> [HOW TO COMPLETE THIS TASK]: Everything from the line with "Reply with minified" to the end of the entries should be set down exactly, except the pictures.

> [ENTRIES SHOWN]:
= = = = =

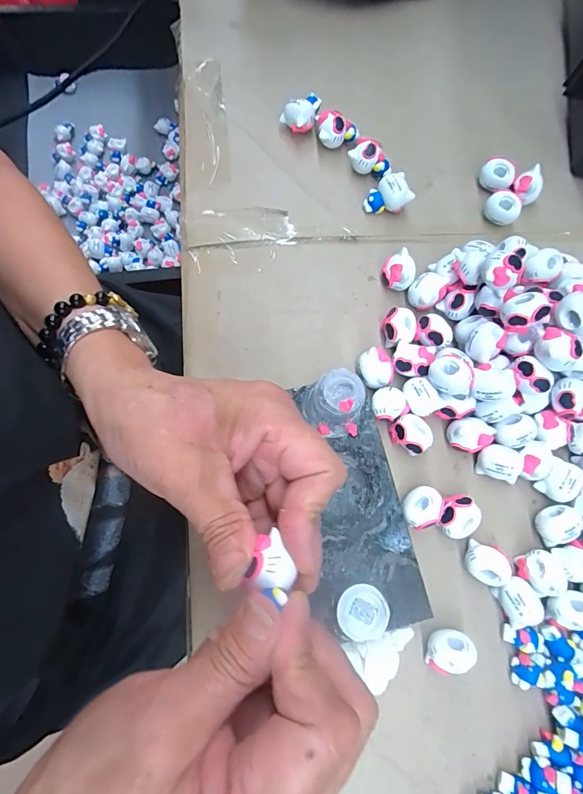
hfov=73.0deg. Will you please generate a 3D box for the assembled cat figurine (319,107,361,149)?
[{"bbox_3d":[0.037,-0.208,0.309,0.032,0.023,0.017,10,75,-2],"label":"assembled cat figurine"}]

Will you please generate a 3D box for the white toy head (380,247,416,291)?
[{"bbox_3d":[0.077,-0.090,0.282,0.023,0.021,0.023,22,75,2],"label":"white toy head"}]

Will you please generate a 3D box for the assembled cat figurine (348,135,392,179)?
[{"bbox_3d":[0.060,-0.184,0.302,0.032,0.023,0.017,44,77,7],"label":"assembled cat figurine"}]

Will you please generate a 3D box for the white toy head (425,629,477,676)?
[{"bbox_3d":[0.091,0.146,0.228,0.026,0.019,0.020,-21,78,-9],"label":"white toy head"}]

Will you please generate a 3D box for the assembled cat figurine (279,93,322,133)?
[{"bbox_3d":[0.009,-0.221,0.310,0.031,0.021,0.018,-14,77,-8],"label":"assembled cat figurine"}]

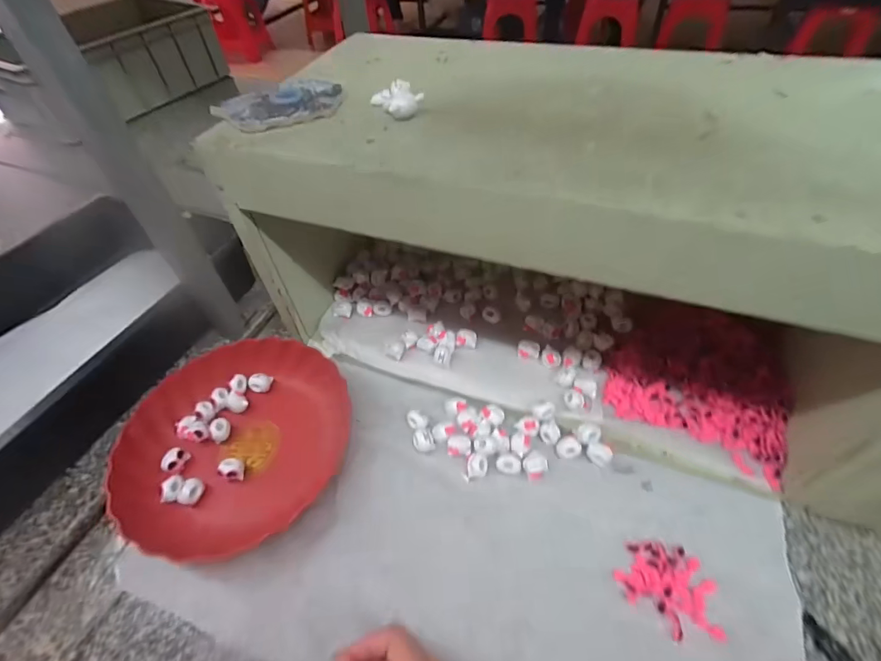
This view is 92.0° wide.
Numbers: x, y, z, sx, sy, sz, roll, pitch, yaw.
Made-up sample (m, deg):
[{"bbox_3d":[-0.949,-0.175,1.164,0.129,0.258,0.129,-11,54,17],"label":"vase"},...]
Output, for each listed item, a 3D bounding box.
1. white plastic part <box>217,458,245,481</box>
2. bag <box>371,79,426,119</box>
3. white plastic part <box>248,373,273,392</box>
[{"bbox_3d":[-0.224,0.152,0.462,0.022,0.027,0.022,25,55,22],"label":"white plastic part"},{"bbox_3d":[-0.037,-0.199,0.367,0.034,0.015,0.052,-19,51,-14],"label":"bag"},{"bbox_3d":[-0.225,0.065,0.532,0.025,0.015,0.021,2,49,4],"label":"white plastic part"}]

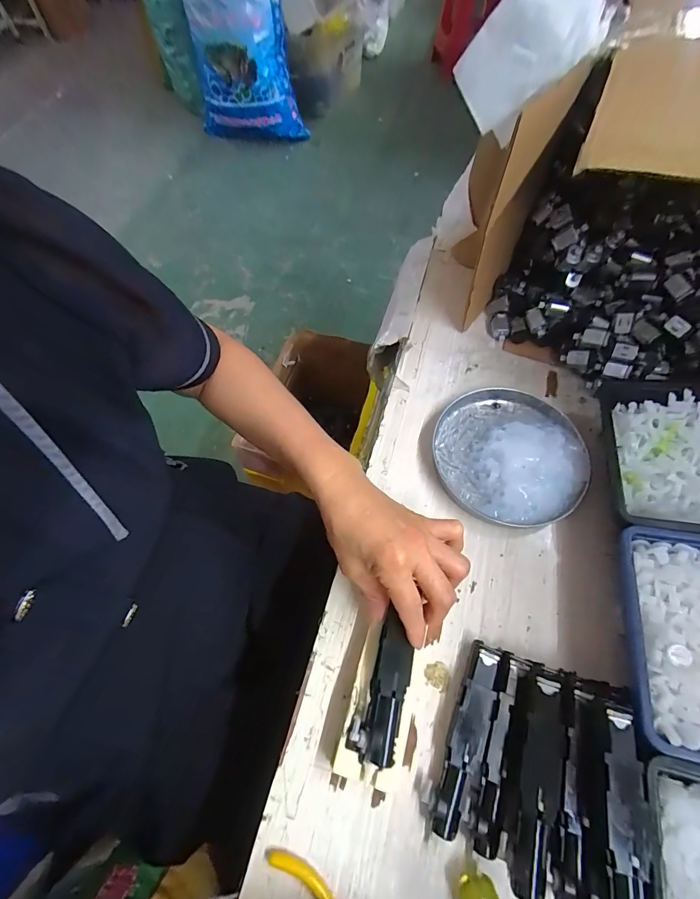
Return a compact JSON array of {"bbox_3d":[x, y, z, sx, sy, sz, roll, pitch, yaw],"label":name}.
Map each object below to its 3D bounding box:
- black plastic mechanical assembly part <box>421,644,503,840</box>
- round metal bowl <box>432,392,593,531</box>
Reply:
[{"bbox_3d":[0.084,0.206,0.278,0.029,0.019,0.117,24,67,13],"label":"black plastic mechanical assembly part"},{"bbox_3d":[0.157,0.001,0.377,0.140,0.022,0.143,-1,64,2],"label":"round metal bowl"}]

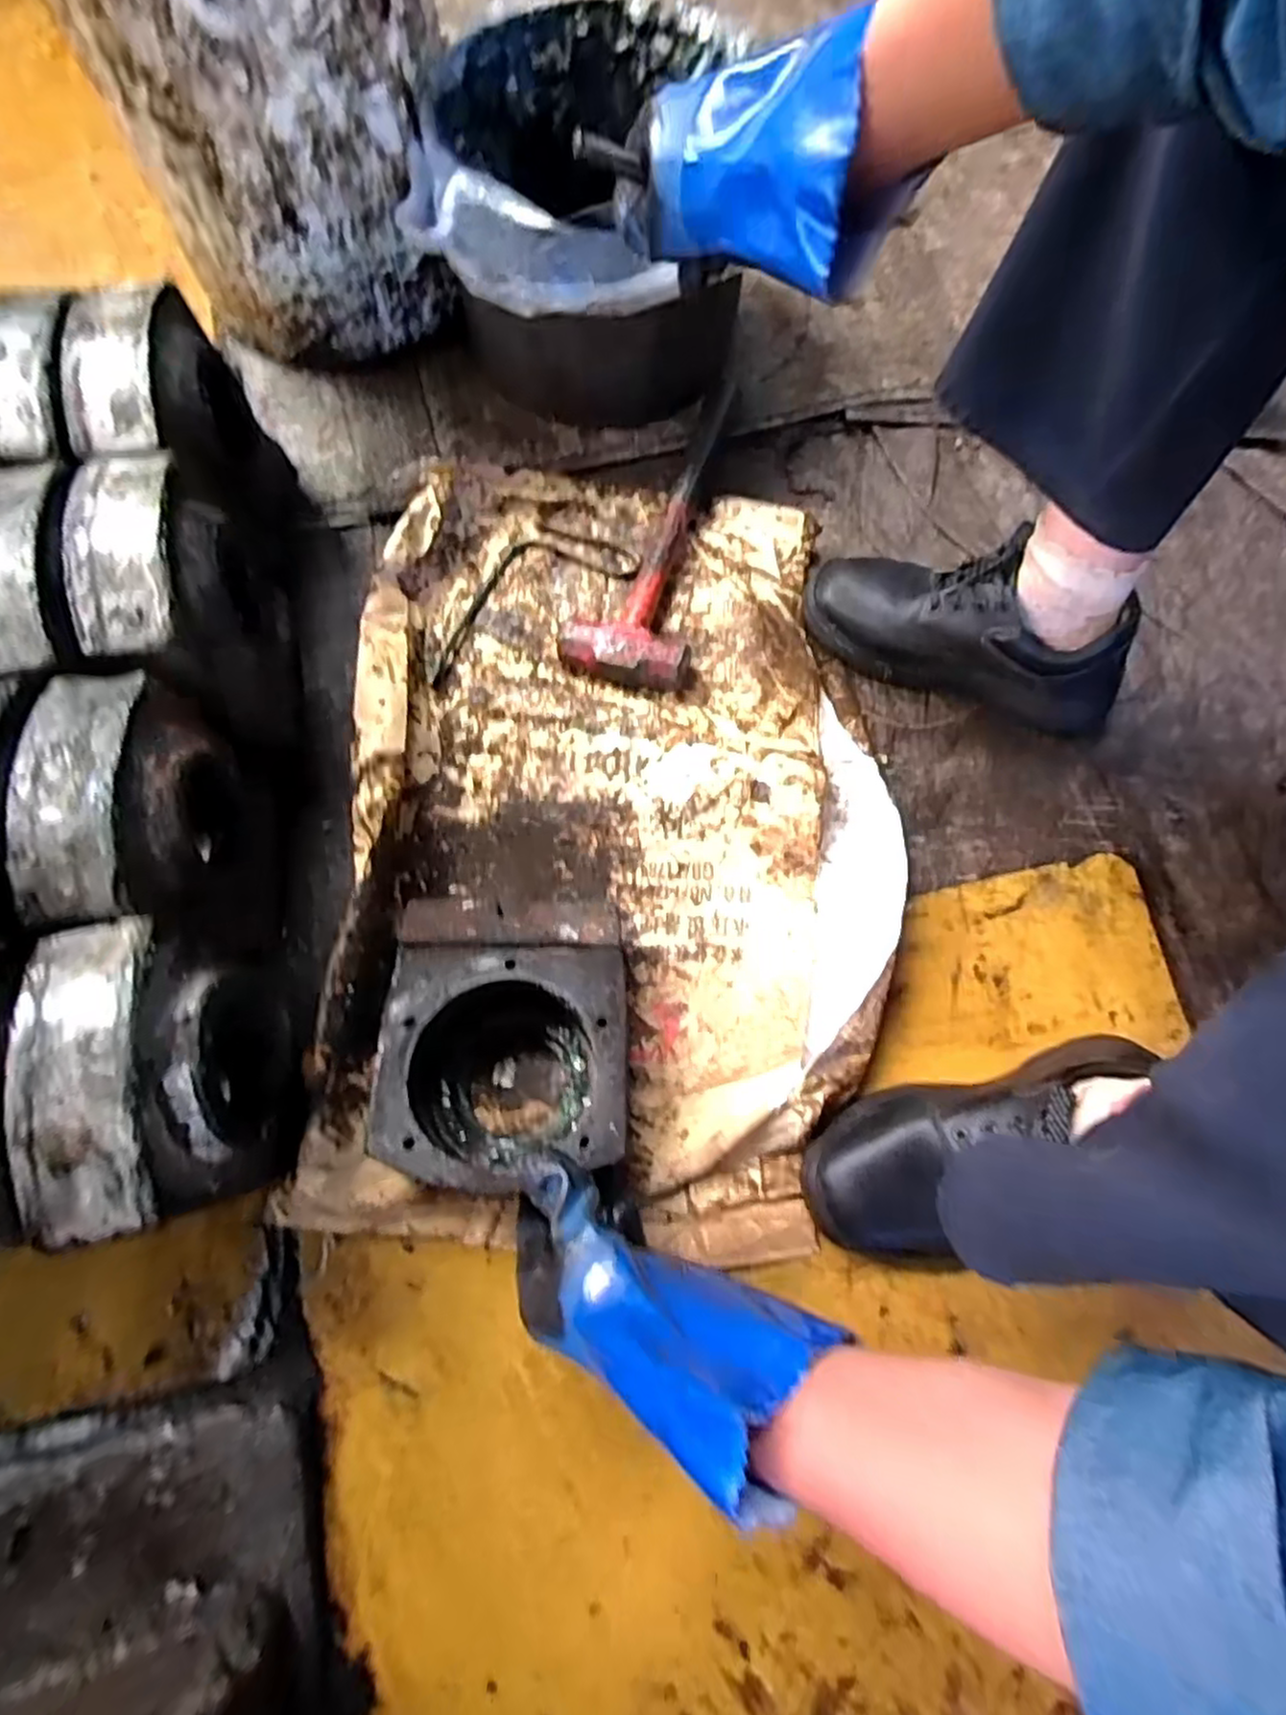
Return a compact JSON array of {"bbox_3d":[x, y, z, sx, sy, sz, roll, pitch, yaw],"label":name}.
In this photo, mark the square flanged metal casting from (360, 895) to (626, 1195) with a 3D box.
[{"bbox_3d":[-0.091,0.123,0.504,0.153,0.096,0.173,0,73,-2],"label":"square flanged metal casting"}]

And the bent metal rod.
[{"bbox_3d":[-0.116,-0.248,0.674,0.224,0.008,0.091,-32,77,-10],"label":"bent metal rod"}]

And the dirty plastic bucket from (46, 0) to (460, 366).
[{"bbox_3d":[-0.309,-0.680,0.593,0.292,0.323,0.299,0,73,-1],"label":"dirty plastic bucket"}]

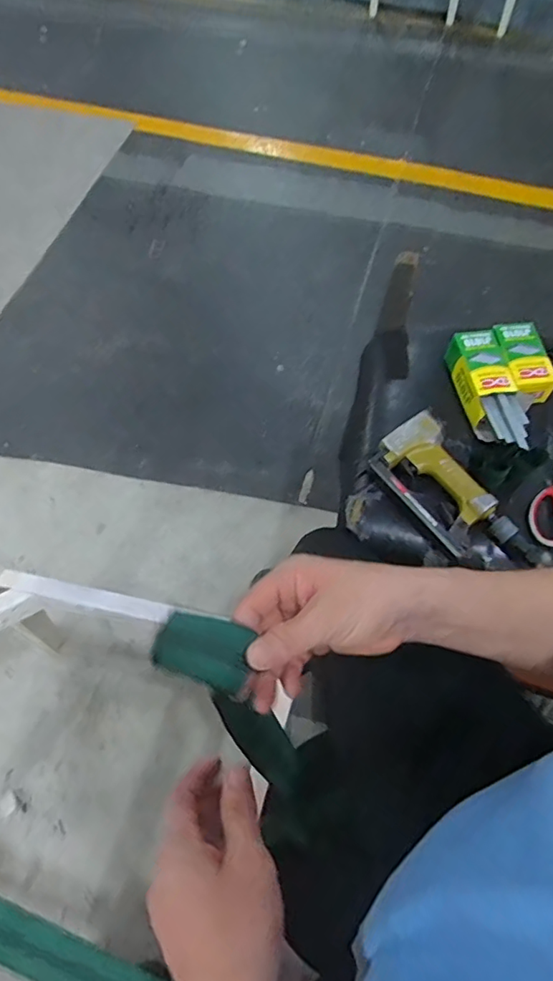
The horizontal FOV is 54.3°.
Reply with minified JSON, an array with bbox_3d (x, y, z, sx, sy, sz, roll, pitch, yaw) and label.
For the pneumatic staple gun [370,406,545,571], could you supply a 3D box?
[{"bbox_3d":[0.234,0.012,0.720,0.117,0.041,0.246,-29,63,-16],"label":"pneumatic staple gun"}]

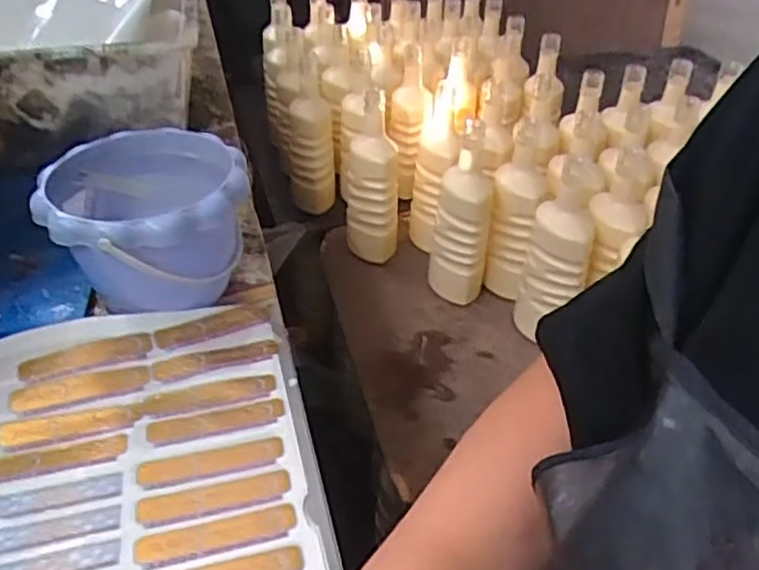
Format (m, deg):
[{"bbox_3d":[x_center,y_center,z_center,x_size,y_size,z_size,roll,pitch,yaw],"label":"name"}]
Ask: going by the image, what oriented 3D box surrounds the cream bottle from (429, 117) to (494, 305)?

= = = = =

> [FINISHED EXERCISE]:
Reply with minified JSON, an array with bbox_3d (x, y, z, sx, sy, sz, roll, pitch, yaw) and label.
For the pneumatic staple gun [370,406,545,571], could you supply a 3D box?
[{"bbox_3d":[0.234,0.012,0.720,0.117,0.041,0.246,-29,63,-16],"label":"pneumatic staple gun"}]

Format (m, deg):
[{"bbox_3d":[x_center,y_center,z_center,x_size,y_size,z_size,roll,pitch,yaw],"label":"name"}]
Ask: going by the image, what oriented 3D box surrounds the cream bottle from (429, 117) to (494, 305)?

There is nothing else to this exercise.